= Consegna dell'esercizio A =
Rispondi alle domande seguenti sul testo dedicato al significato di «oggi» nel rito delle esequie.
(i) Per chi, in particolar modo, chi scrive il quesito chiede di pregare?
(ii) Quale versetto del Vangelo di Luca cita il sacerdote, e con quali parole?
(iii) In quale giorno, secondo la risposta, Gesù entra in Paradiso?
= Consegna dell'esercizio B =
Riscrivi il passo del testo dedicato al significato di «oggi» nel rito delle esequie da «La ringrazio di» fino a «lo hanno rifiutato.» compreso. Sostituisci «famiglia» con «comunità».

= Testo fornito =

+ + + + + + +

Quesito

Caro Padre Angelo,
ho partecipato di recente ad un funerale ed ho notato come un errore sentir dire al presbitero: ricordati del nostro fratello NOME che oggi hai chiamato a te.
La mia misera osservazione è se il rito dell’esequie lo celebriamo oggi, il defunto mica è stato”chiamato oggi”.
Quindi cosa significa oggi visto e considerato che non è morto oggi?
La ringrazio di cuore e la ricordo in Cristo N.S. le chiedo di pregare per me e la mia famiglia ma in particolar modo per gli ammalati che spesso non sono solo quelli allettati ma quelli che pur avendo conosciuto Cristo lo hanno rifiutato.
Davide Z.


Risposta del sacerdote

Caro Davide,
1. l’oggi che viene usato nella liturgia eucaristia a proposito dei defunti ha il medesimo significato dell’oggi col quale Gesù ha promesso al buon ladrone di entrare in Paradiso: “In verità ti dico, oggi sarai con me in paradiso” (Lc 23,43)
Sappiamo molto bene che Gesù non è entrato in paradiso il venerdì santo e che dopo la sua morte discese agli inferi (At 2,31).
Gesù entra in Paradiso nel giorno della sua risurrezione.

2. “Oggi” nel vangelo di san Luca vuole indicare che è giunto il tempo della salvezza portata dal Messia. Questa salvezza si raggiunge dopo la morte in maniera definitiva.
Anche il nostro buon ladrone ha atteso che Gesù entrasse il paradiso, perché è Lui che lo ha riaperto per l’umanità.

+ + + + + + +

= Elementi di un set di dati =
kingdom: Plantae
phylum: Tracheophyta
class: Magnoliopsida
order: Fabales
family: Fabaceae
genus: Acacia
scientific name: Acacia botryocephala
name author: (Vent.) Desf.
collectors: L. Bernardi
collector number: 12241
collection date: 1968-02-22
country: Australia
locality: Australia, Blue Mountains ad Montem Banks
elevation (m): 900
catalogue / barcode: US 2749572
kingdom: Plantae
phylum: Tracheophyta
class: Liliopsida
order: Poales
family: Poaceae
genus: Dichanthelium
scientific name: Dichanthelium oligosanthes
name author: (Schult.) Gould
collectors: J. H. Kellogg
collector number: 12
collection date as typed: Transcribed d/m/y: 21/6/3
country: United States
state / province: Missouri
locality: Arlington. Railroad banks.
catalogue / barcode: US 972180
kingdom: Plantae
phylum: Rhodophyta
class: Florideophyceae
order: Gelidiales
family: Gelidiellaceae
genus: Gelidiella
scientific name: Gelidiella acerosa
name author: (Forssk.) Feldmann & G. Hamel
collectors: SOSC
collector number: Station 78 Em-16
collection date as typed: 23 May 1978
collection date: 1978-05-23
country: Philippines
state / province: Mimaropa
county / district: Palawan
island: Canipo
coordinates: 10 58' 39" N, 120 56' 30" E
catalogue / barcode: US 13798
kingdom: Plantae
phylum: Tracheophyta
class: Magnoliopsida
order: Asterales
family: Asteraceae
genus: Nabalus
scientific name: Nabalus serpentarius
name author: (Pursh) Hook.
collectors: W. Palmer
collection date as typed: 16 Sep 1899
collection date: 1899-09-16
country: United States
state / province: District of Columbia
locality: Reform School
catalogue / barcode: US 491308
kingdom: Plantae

+ + + + + + +

= Soluzione dell'esercizio A =
(i) Chiede di pregare in particolar modo per gli ammalati, che spesso non sono solo quelli allettati ma quelli che, pur avendo conosciuto Cristo, lo hanno rifiutato.
(ii) Cita Lc 23,43: «In verità ti dico, oggi sarai con me in paradiso».
(iii) Gesù entra in Paradiso nel giorno della sua risurrezione.

= Soluzione dell'esercizio B =
La ringrazio di cuore e la ricordo in Cristo N.S. le chiedo di pregare per me e la mia comunità ma in particolar modo per gli ammalati che spesso non sono solo quelli allettati ma quelli che pur avendo conosciuto Cristo lo hanno rifiutato.